* [Entries shown]
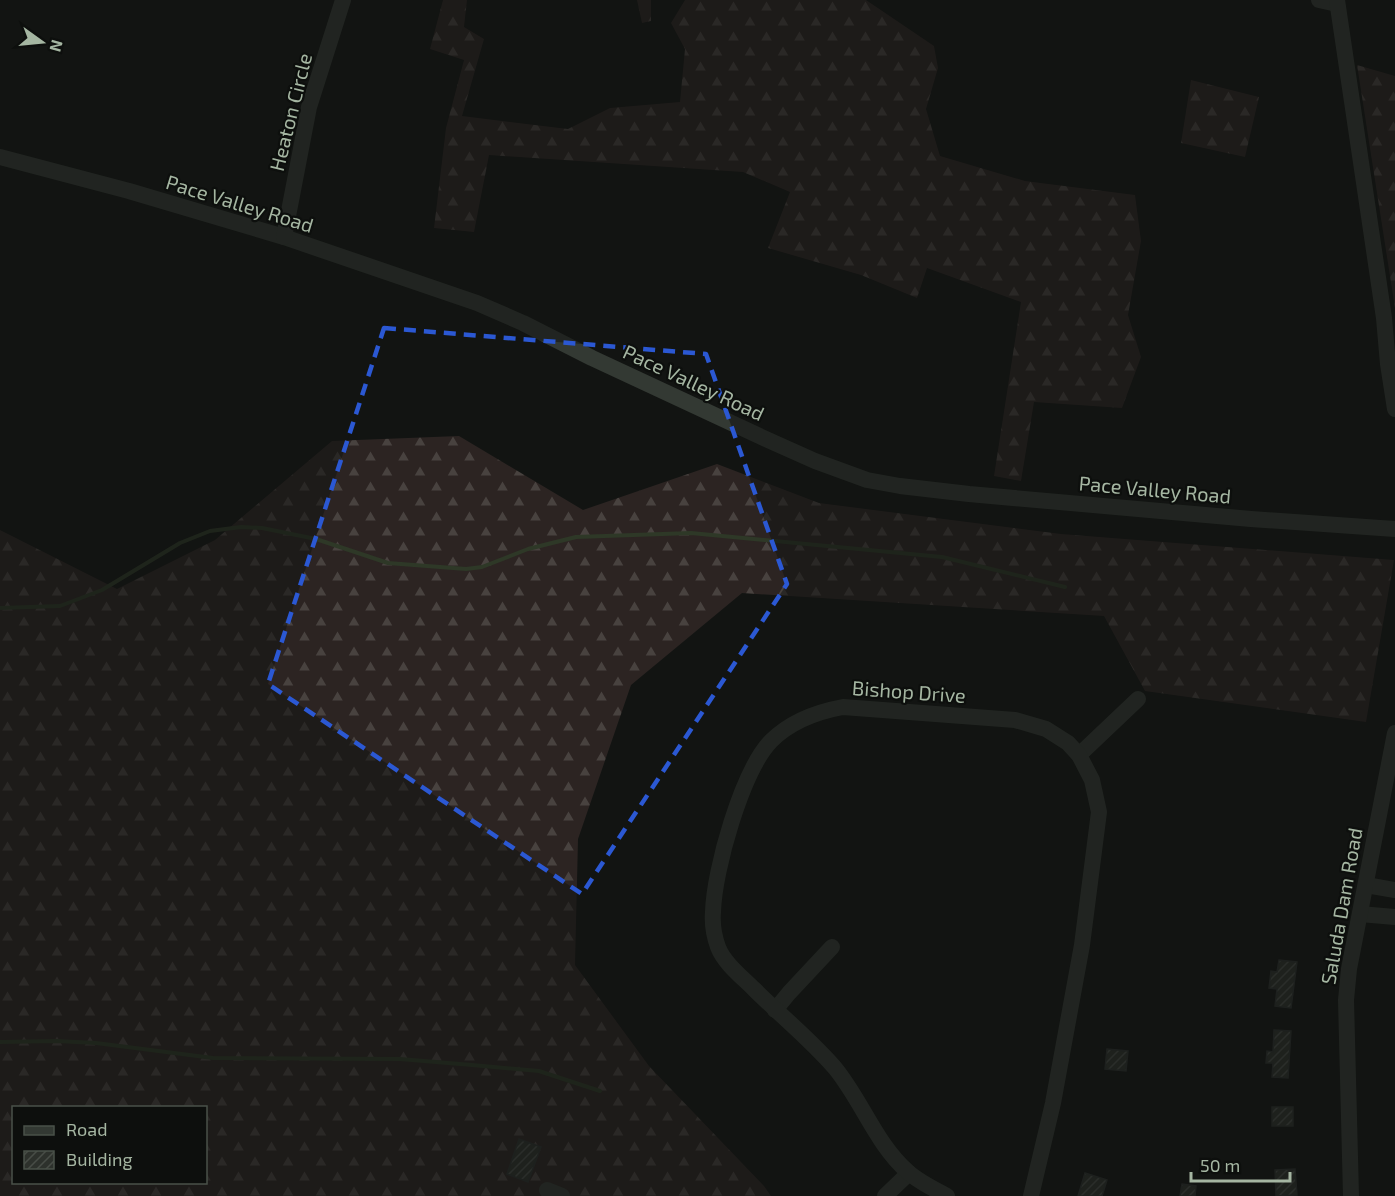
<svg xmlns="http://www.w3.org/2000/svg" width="1395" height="1196" font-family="'Exo 2',sans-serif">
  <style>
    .forest { fill: url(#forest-firs); fill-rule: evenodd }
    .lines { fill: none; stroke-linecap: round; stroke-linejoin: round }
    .stream { stroke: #2e3827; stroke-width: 4 }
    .building { fill: url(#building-hatch); stroke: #2c302d; stroke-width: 1.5 }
    .minor { stroke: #333933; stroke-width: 16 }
    .marked { fill: none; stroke: #2b58d3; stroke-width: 4.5; stroke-dasharray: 12 8; stroke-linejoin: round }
    .labels { text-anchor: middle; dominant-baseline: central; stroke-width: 4.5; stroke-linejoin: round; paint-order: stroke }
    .street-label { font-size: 20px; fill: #a5b6a2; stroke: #0d0f0d }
  </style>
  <defs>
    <pattern id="forest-firs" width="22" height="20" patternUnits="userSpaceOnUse" patternTransform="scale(1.5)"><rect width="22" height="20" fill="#2c2422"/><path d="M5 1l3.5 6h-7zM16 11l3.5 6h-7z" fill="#48423f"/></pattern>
    <pattern id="building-hatch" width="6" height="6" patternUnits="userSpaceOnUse" patternTransform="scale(1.5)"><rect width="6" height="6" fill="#2d312c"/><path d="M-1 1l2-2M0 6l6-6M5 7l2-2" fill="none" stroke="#484d47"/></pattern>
  </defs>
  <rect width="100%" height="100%" fill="#121412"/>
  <!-- forest -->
  <g class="forest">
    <polygon points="443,0 467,0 464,27 484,39 462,116 568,129 610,108 680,102 685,49 671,23 685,0 866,0 934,46 938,68 926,109 940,156 1025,181 1135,195 1141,241 1128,315 1141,357 1122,408 1034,402 1021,481 994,476 1021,302 927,268 917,298 861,275 768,248 790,192 743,172 489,155 474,232 434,228 446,128 464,60 430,49"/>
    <polygon points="637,0 651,0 651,21 642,23"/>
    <polygon points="1357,65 1395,76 1395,308"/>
    <polygon points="1191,80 1259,97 1245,157 1181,143"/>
    <path d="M 459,436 L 583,510 L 717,464 L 819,503 L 1061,534 L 1394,560 L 1366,722 L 1145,691 L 1104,616 L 742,593 L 631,685 L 578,839 L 575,965 L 649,1066 L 764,1186 L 771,1196 L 0,1196 L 0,530 L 117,589 L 215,540 L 332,441 ZM 14,1108 L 206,1108 L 206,1182 L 14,1182 Z"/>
  </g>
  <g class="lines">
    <!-- stream -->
    <g class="stream">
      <polyline points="0,608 60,606 102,590 180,543 210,531 241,527 262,528 316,539 388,563 466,569 482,567 528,549 576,537 691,533 942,557 1065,587"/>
      <polyline points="0,1042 57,1041 96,1043 213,1058 400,1059 472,1065 539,1071 600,1091"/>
    </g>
  </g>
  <!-- building -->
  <g class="building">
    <polygon points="1279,960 1297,962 1291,1008 1275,1006 1277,989 1269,988 1271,971 1277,972"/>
    <polygon points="1274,1030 1291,1031 1288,1078 1272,1077 1273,1063 1266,1063 1267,1051 1273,1052"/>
    <polygon points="1107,1049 1128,1051 1126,1071 1105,1069"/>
    <rect x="1272" y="1107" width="21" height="19"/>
    <polygon points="519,1139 541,1147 528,1182 507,1174"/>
    <polygon points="1295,1169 1297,1195 1276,1196 1275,1170"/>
    <polygon points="1085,1173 1107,1180 1102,1196 1078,1196"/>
    <polygon points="1182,1184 1196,1186 1195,1196 1180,1196"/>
  </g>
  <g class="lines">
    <!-- minor -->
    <g class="minor">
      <polyline points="1319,0 1337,4"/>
      <polyline points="1337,0 1384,318 1388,364 1395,409"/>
      <polyline points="0,157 129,191 284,237 477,303 523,323 592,358 768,440 815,461 867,480 900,486 969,494 1251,519 1395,529"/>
      <polyline points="284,237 309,107 343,0"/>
      <polyline points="1079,755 1138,699"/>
      <polyline points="1366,885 1395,890"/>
      <polyline points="1360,914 1395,917"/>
      <polyline points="775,1010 789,993 832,947"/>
      <polyline points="547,1190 562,1196"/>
      <polyline points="885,1196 909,1173"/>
      <path d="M 947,1196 C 934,1189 919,1182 908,1172 C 876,1144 862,1101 835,1068 C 811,1040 780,1015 754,989 C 742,977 724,963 718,947 C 714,936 712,924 713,912 C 714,870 742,771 771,741 C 791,721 816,712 843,707 L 1015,720 L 1046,729 L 1068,743 L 1079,755 L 1092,780 L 1099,812 L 1082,945 L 1053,1103 L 1031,1196"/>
      <polyline points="1351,1196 1346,1000 1349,969 1395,733"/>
    </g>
  </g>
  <!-- marked area -->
  <path d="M0 0H1395V1196H0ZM 384,328 L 706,354 L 787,584 L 582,894 L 268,684 Z" fill="#121412" fill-opacity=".55" fill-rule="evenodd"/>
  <path class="marked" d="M 384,328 L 706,354 L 787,584 L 582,894 L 268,684 Z"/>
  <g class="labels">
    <!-- street labels -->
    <g class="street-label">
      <text transform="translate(290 112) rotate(-76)">Heaton Circle</text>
      <text transform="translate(240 203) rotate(17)">Pace Valley Road</text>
      <text transform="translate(694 382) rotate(25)">Pace Valley Road</text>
      <text transform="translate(1155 489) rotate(5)">Pace Valley Road</text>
      <text transform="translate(909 691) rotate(4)">Bishop Drive</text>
      <text transform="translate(1341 906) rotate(-80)">Saluda Dam Road</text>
    </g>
  </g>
  <!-- legend -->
  <rect x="12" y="1106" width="195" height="78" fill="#0d0f0d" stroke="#4a5249" stroke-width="1.5"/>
  <rect x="24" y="1126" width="30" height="9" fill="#333933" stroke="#4a5249" stroke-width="1.5"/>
  <text x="66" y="1136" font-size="18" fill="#a5b6a2">Road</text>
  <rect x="24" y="1151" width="30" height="18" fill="url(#building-hatch)" stroke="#4a5249" stroke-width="1.5"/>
  <text x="66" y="1166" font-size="18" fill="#a5b6a2">Building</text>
  <!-- north arrow -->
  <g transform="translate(42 42) rotate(105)" stroke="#0d0f0d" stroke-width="4.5" paint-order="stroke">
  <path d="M0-4.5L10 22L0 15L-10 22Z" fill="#a5b6a2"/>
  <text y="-9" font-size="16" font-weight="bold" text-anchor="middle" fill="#a5b6a2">N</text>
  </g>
  <!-- scale -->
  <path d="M1191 1172v9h99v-9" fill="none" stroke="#a5b6a2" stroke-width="3"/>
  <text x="1200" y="1172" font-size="18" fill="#a5b6a2" stroke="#0d0f0d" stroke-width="4.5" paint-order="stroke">50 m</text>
</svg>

* [Description of the task]
Give the records again without a single change, and exclude the pictures.

* [Result of the exercise]
<svg xmlns="http://www.w3.org/2000/svg" width="1395" height="1196" font-family="'Exo 2',sans-serif">
  <style>
    .forest { fill: url(#forest-firs); fill-rule: evenodd }
    .lines { fill: none; stroke-linecap: round; stroke-linejoin: round }
    .stream { stroke: #2e3827; stroke-width: 4 }
    .building { fill: url(#building-hatch); stroke: #2c302d; stroke-width: 1.5 }
    .minor { stroke: #333933; stroke-width: 16 }
    .marked { fill: none; stroke: #2b58d3; stroke-width: 4.5; stroke-dasharray: 12 8; stroke-linejoin: round }
    .labels { text-anchor: middle; dominant-baseline: central; stroke-width: 4.5; stroke-linejoin: round; paint-order: stroke }
    .street-label { font-size: 20px; fill: #a5b6a2; stroke: #0d0f0d }
  </style>
  <defs>
    <pattern id="forest-firs" width="22" height="20" patternUnits="userSpaceOnUse" patternTransform="scale(1.5)"><rect width="22" height="20" fill="#2c2422"/><path d="M5 1l3.5 6h-7zM16 11l3.5 6h-7z" fill="#48423f"/></pattern>
    <pattern id="building-hatch" width="6" height="6" patternUnits="userSpaceOnUse" patternTransform="scale(1.5)"><rect width="6" height="6" fill="#2d312c"/><path d="M-1 1l2-2M0 6l6-6M5 7l2-2" fill="none" stroke="#484d47"/></pattern>
  </defs>
  <rect width="100%" height="100%" fill="#121412"/>
  <!-- forest -->
  <g class="forest">
    <polygon points="443,0 467,0 464,27 484,39 462,116 568,129 610,108 680,102 685,49 671,23 685,0 866,0 934,46 938,68 926,109 940,156 1025,181 1135,195 1141,241 1128,315 1141,357 1122,408 1034,402 1021,481 994,476 1021,302 927,268 917,298 861,275 768,248 790,192 743,172 489,155 474,232 434,228 446,128 464,60 430,49"/>
    <polygon points="637,0 651,0 651,21 642,23"/>
    <polygon points="1357,65 1395,76 1395,308"/>
    <polygon points="1191,80 1259,97 1245,157 1181,143"/>
    <path d="M 459,436 L 583,510 L 717,464 L 819,503 L 1061,534 L 1394,560 L 1366,722 L 1145,691 L 1104,616 L 742,593 L 631,685 L 578,839 L 575,965 L 649,1066 L 764,1186 L 771,1196 L 0,1196 L 0,530 L 117,589 L 215,540 L 332,441 ZM 14,1108 L 206,1108 L 206,1182 L 14,1182 Z"/>
  </g>
  <g class="lines">
    <!-- stream -->
    <g class="stream">
      <polyline points="0,608 60,606 102,590 180,543 210,531 241,527 262,528 316,539 388,563 466,569 482,567 528,549 576,537 691,533 942,557 1065,587"/>
      <polyline points="0,1042 57,1041 96,1043 213,1058 400,1059 472,1065 539,1071 600,1091"/>
    </g>
  </g>
  <!-- building -->
  <g class="building">
    <polygon points="1279,960 1297,962 1291,1008 1275,1006 1277,989 1269,988 1271,971 1277,972"/>
    <polygon points="1274,1030 1291,1031 1288,1078 1272,1077 1273,1063 1266,1063 1267,1051 1273,1052"/>
    <polygon points="1107,1049 1128,1051 1126,1071 1105,1069"/>
    <rect x="1272" y="1107" width="21" height="19"/>
    <polygon points="519,1139 541,1147 528,1182 507,1174"/>
    <polygon points="1295,1169 1297,1195 1276,1196 1275,1170"/>
    <polygon points="1085,1173 1107,1180 1102,1196 1078,1196"/>
    <polygon points="1182,1184 1196,1186 1195,1196 1180,1196"/>
  </g>
  <g class="lines">
    <!-- minor -->
    <g class="minor">
      <polyline points="1319,0 1337,4"/>
      <polyline points="1337,0 1384,318 1388,364 1395,409"/>
      <polyline points="0,157 129,191 284,237 477,303 523,323 592,358 768,440 815,461 867,480 900,486 969,494 1251,519 1395,529"/>
      <polyline points="284,237 309,107 343,0"/>
      <polyline points="1079,755 1138,699"/>
      <polyline points="1366,885 1395,890"/>
      <polyline points="1360,914 1395,917"/>
      <polyline points="775,1010 789,993 832,947"/>
      <polyline points="547,1190 562,1196"/>
      <polyline points="885,1196 909,1173"/>
      <path d="M 947,1196 C 934,1189 919,1182 908,1172 C 876,1144 862,1101 835,1068 C 811,1040 780,1015 754,989 C 742,977 724,963 718,947 C 714,936 712,924 713,912 C 714,870 742,771 771,741 C 791,721 816,712 843,707 L 1015,720 L 1046,729 L 1068,743 L 1079,755 L 1092,780 L 1099,812 L 1082,945 L 1053,1103 L 1031,1196"/>
      <polyline points="1351,1196 1346,1000 1349,969 1395,733"/>
    </g>
  </g>
  <!-- marked area -->
  <path d="M0 0H1395V1196H0ZM 384,328 L 706,354 L 787,584 L 582,894 L 268,684 Z" fill="#121412" fill-opacity=".55" fill-rule="evenodd"/>
  <path class="marked" d="M 384,328 L 706,354 L 787,584 L 582,894 L 268,684 Z"/>
  <g class="labels">
    <!-- street labels -->
    <g class="street-label">
      <text transform="translate(290 112) rotate(-76)">Heaton Circle</text>
      <text transform="translate(240 203) rotate(17)">Pace Valley Road</text>
      <text transform="translate(694 382) rotate(25)">Pace Valley Road</text>
      <text transform="translate(1155 489) rotate(5)">Pace Valley Road</text>
      <text transform="translate(909 691) rotate(4)">Bishop Drive</text>
      <text transform="translate(1341 906) rotate(-80)">Saluda Dam Road</text>
    </g>
  </g>
  <!-- legend -->
  <rect x="12" y="1106" width="195" height="78" fill="#0d0f0d" stroke="#4a5249" stroke-width="1.5"/>
  <rect x="24" y="1126" width="30" height="9" fill="#333933" stroke="#4a5249" stroke-width="1.5"/>
  <text x="66" y="1136" font-size="18" fill="#a5b6a2">Road</text>
  <rect x="24" y="1151" width="30" height="18" fill="url(#building-hatch)" stroke="#4a5249" stroke-width="1.5"/>
  <text x="66" y="1166" font-size="18" fill="#a5b6a2">Building</text>
  <!-- north arrow -->
  <g transform="translate(42 42) rotate(105)" stroke="#0d0f0d" stroke-width="4.5" paint-order="stroke">
  <path d="M0-4.5L10 22L0 15L-10 22Z" fill="#a5b6a2"/>
  <text y="-9" font-size="16" font-weight="bold" text-anchor="middle" fill="#a5b6a2">N</text>
  </g>
  <!-- scale -->
  <path d="M1191 1172v9h99v-9" fill="none" stroke="#a5b6a2" stroke-width="3"/>
  <text x="1200" y="1172" font-size="18" fill="#a5b6a2" stroke="#0d0f0d" stroke-width="4.5" paint-order="stroke">50 m</text>
</svg>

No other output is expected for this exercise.